Raja Sisingamangaraja XII memutuskan untuk menyerang kedudukan Belanda di


Tarutung. Perang berlangsung selama tujuh tahun di daerah Tapanuli Utara seperti di
Bahal Batu, Siborong-borong, Balige Lguboti dan Lumban Julu.

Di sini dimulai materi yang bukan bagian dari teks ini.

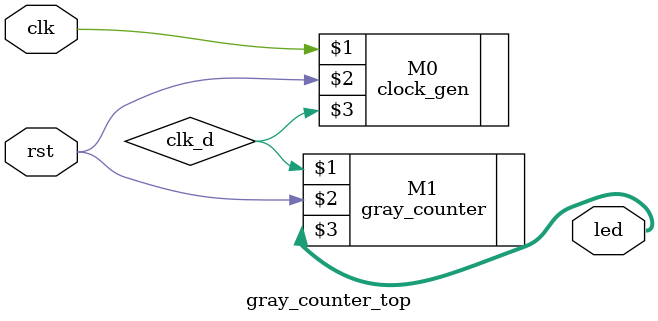
<source format=v>
`timescale 1ns / 1ps


module gray_counter_top(input clk, input rst, output [2:0] led);
    wire clk_d;
    
    clock_gen M0(clk, rst, clk_d);
    gray_counter M1(clk_d, rst, led);

endmodule

</source>
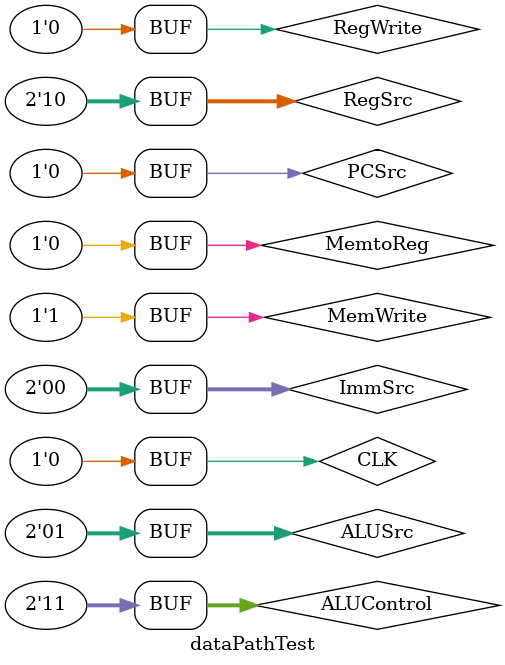
<source format=v>
`timescale 1ns / 1ps


module dataPathTest;

	// Inputs
	reg CLK;
	reg PCSrc;
	reg MemtoReg;
	reg MemWrite;
	reg [1:0] ALUControl;
	reg [1:0] ALUSrc;
	reg [1:0] ImmSrc;
	reg RegWrite;
	reg [1:0] RegSrc;

	// Outputs
	wire [3:0] ALUFlags;
	wire [31:0] Instr;
	wire [31:0] ReadData;
	wire [31:0] RD2;
	wire [31:0] ALUResult;
	wire [31:0] SrcB;
	wire [31:0] RD1;
	wire [3:0] RA1;

	// Instantiate the Unit Under Test (UUT)
	MicroProcessor uut (
		.CLK(CLK), 
		.PCSrc(PCSrc), 
		.MemtoReg(MemtoReg), 
		.MemWrite(MemWrite), 
		.ALUControl(ALUControl), 
		.ALUSrc(ALUSrc), 
		.ImmSrc(ImmSrc), 
		.RegWrite(RegWrite), 
		.RegSrc(RegSrc), 
		.ALUFlags(ALUFlags), 
		.Instr(Instr), 
		.ReadData(ReadData), 
		.RD2(RD2), 
		.ALUResult(ALUResult), 
		.SrcB(SrcB), 
		.RD1(RD1), 
		.RA1(RA1)
	);

	initial begin
		// Initialize Inputs
		CLK = 0;
		PCSrc = 0;
		MemtoReg = 0;
		MemWrite = 0;
		ALUControl = 0;
		ALUSrc = 0;
		ImmSrc = 0;
		RegWrite = 0;
		RegSrc = 0;

		// Wait 100 ns for global reset to finish
		#100;
		
		
		CLK = 1;
		PCSrc = 0;
		MemtoReg = 0;
		MemWrite = 1;
		ALUControl = 2'b11;
		ALUSrc = 1;
		ImmSrc = 2'b00;
		RegWrite = 0;
		RegSrc = 2'b10;		
		
		#50 CLK = 0;
		
		#50 CLK = 1;
		PCSrc = 0;
		MemtoReg = 0;
		MemWrite = 1;
		ALUControl = 2'b11;
		ALUSrc = 1;
		ImmSrc = 2'b00;
		RegWrite = 0;
		RegSrc = 2'b10;		
		#50 CLK = 0;
        
		// Add stimulus here

	end
      
endmodule


</source>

Untuk menghadapi Belanda, rakyat Batak memiliki benteng tinggi Toba dan Silindung.
Namun, Belanda yang datang dengan persenjataan lengkap membuat pasukan Si
Singamangaraja XII mundur untuk sementara.Hingga 1889, Pasukan Si Singamangaraja
XII aktif bergerak mempertahankan wilayah hingga bagian tenggara dan barat Danau
Toba serta Pulau Samosir.

Rakyat Batak bahkan berhasil mengadakan serangan balasan dan menewaskan banyak
pasukan Belanda. Namun, pada tahun 1907 Belanda memulai penggempuran intensif
terhadap pasukan Si Singamangaraja XII di bawah komando pasukan Hans Christoffel
yang terus bergerak mencari pasukan pimpinan Si singamangaraja XII tersebut.

Setelah melalui penelusuran panjang dan melelahkan, Belanda berhasil menemukan Si


Singamangaraja XII di dekat Aik Sibulbon dalam keadaan lemah. Si Singamangaraja XII
pun tertembak oleh pasukan Belanda. Dengan gugurnya Si Singamangaraja XII seluruh
daerah Batak jatuh ke tangan Belanda.